Facial puffiness a significant risk factor for severe dengue infection in children: Study
Dengue fever-a mosquito borne viral fever, has a varied presentation ranging from subclinical disease to severe life-threatening illness. The World Health Organization (WHO) 2012 guidelines of dengue classify the illness as dengue without warning signs, dengue with warning signs, and severe dengue.
Researches from Government Medical College,Chennai have studied the prevalence of severe dengue in a tertiary care institution, and to identify the risk factors for severe dengue in children.
In this nested case control study children aged 1 month to 12 years who had fever without focus and positive dengue serology were included in the study. Children who were discharged before clinical recovery and those with coinfections were excluded. Subsequently, patients were grouped into three categories – those with dengue without warning signs, dengue with warning signs, and severe dengue as per the WHO dengue guidelines. . The primary outcome was presence or absence of severe dengue, and the secondary outcome was risk factors for severe dengue.
Key findings of the study are:
-Out of 370 patients with dengue, 192 (51.9%) patients had dengue without warning signs, 168 (45.4%) patients had dengue with warning signs, and 10 (2.7%)patients had severe dengue; all the patients with severe dengue presented with shock.

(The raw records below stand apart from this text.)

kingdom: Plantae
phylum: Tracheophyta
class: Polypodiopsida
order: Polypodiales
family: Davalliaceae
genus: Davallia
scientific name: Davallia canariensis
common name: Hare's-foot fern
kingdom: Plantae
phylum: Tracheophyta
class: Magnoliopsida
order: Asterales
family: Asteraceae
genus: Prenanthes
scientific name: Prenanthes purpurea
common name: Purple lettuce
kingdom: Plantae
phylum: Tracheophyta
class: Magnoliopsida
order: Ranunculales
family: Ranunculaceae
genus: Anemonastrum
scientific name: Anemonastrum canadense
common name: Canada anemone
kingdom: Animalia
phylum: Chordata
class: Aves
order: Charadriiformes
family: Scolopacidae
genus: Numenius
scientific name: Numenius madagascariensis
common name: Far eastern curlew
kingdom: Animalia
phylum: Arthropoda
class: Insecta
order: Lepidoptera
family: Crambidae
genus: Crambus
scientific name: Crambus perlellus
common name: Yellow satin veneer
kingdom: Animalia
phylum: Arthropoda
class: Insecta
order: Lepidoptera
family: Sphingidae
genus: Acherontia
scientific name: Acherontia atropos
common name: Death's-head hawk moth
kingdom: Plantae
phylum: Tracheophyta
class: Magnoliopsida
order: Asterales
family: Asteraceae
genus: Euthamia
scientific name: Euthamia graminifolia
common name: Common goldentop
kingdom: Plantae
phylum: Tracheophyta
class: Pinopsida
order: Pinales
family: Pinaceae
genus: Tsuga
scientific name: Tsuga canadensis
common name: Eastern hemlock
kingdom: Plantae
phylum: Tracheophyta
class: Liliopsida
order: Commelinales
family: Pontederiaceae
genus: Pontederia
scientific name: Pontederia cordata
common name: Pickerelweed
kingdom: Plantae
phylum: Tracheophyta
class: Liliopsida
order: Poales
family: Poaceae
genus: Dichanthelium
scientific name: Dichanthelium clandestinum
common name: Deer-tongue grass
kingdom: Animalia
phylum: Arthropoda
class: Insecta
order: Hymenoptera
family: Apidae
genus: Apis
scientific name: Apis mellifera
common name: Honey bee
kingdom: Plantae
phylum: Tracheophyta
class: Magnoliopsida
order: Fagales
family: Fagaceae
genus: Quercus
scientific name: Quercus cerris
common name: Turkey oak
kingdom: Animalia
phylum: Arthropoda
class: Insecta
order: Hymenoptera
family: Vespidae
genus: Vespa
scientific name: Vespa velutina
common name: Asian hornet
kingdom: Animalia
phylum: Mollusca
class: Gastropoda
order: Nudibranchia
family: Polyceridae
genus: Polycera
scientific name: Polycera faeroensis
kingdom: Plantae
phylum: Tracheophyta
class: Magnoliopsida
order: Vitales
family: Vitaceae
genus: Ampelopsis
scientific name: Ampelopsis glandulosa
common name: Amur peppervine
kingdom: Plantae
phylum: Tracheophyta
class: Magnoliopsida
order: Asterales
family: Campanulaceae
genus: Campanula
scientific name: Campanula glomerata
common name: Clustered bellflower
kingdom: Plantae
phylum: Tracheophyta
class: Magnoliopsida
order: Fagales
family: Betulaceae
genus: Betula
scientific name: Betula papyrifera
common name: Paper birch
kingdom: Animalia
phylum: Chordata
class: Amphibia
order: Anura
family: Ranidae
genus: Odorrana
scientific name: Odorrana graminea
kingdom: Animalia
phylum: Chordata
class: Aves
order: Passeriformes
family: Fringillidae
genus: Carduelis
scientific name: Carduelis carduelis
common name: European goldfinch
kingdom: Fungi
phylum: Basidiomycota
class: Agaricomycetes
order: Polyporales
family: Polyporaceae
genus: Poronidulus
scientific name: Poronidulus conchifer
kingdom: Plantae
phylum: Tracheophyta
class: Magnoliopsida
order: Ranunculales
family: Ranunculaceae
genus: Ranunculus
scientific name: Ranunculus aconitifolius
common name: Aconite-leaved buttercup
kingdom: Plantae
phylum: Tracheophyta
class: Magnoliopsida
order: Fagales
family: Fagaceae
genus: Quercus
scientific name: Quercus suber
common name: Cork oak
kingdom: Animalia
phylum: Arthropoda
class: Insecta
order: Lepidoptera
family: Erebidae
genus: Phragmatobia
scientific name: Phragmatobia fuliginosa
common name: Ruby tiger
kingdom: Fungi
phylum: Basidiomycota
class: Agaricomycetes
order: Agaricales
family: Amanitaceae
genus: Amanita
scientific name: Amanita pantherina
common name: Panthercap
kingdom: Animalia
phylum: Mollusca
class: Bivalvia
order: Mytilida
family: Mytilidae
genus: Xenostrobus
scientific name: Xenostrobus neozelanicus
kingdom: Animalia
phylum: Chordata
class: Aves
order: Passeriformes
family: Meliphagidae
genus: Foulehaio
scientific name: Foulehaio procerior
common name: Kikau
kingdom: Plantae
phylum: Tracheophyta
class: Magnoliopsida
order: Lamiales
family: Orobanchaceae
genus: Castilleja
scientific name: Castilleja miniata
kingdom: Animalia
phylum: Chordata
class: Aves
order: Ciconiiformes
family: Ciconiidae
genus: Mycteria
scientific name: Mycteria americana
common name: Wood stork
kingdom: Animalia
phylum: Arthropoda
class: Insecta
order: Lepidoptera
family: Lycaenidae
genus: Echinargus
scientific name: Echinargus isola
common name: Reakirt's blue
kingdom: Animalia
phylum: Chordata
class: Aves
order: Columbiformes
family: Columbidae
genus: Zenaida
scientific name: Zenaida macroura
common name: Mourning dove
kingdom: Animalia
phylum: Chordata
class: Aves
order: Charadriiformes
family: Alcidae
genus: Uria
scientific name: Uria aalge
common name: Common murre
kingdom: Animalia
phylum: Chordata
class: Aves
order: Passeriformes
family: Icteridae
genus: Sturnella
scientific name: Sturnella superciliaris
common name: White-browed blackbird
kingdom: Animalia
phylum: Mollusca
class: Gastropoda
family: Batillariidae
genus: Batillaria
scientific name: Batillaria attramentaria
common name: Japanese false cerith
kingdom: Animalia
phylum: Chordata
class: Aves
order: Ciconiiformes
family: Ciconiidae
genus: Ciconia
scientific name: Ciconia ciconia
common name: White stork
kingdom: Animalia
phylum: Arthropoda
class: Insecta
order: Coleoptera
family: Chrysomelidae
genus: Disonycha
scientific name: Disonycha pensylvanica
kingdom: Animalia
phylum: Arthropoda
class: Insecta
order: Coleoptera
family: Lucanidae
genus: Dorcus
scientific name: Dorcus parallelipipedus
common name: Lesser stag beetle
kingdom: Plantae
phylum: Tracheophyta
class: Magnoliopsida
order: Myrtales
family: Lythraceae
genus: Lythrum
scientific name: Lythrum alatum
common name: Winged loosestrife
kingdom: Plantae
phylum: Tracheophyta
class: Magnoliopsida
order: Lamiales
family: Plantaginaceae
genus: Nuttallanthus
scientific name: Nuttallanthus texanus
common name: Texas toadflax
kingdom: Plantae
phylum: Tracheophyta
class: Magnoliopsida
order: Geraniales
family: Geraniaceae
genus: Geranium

-117(31.7%) children had abdominal pain/tenderness, while 77 (20.8%) had persistent vomiting;a total of 38 (10.3%) children had hepatomegaly, 6 (1.6%) each had facial puffiness and petechiae, and 3 (0.8%) had mucosal bleed in the form of melena.
-Platelet count was normal in 65 (17.6%) children, while 62 (16.8%) had mild thrombocytopenia, and 243 (65.7%) had platelet count less than 1 lakh.
-Leucocyte count which is considered as a marker of severity; was decreased in 208 (56.2%) children, while 12 (3.2%) of them had leukocytosis.
-A total of 60 (16.2%) had raised hematocrit and 40 (10.8%) showed chest X-ray findings, suggestive of pleural effusion.
Authors conclude-"Abdominal pain/tenderness, facial puffiness, hepatomegaly, and pleural effusion are risk factors of severe dengue in children, and children with these findings require close monitoring in a high-dependency unit".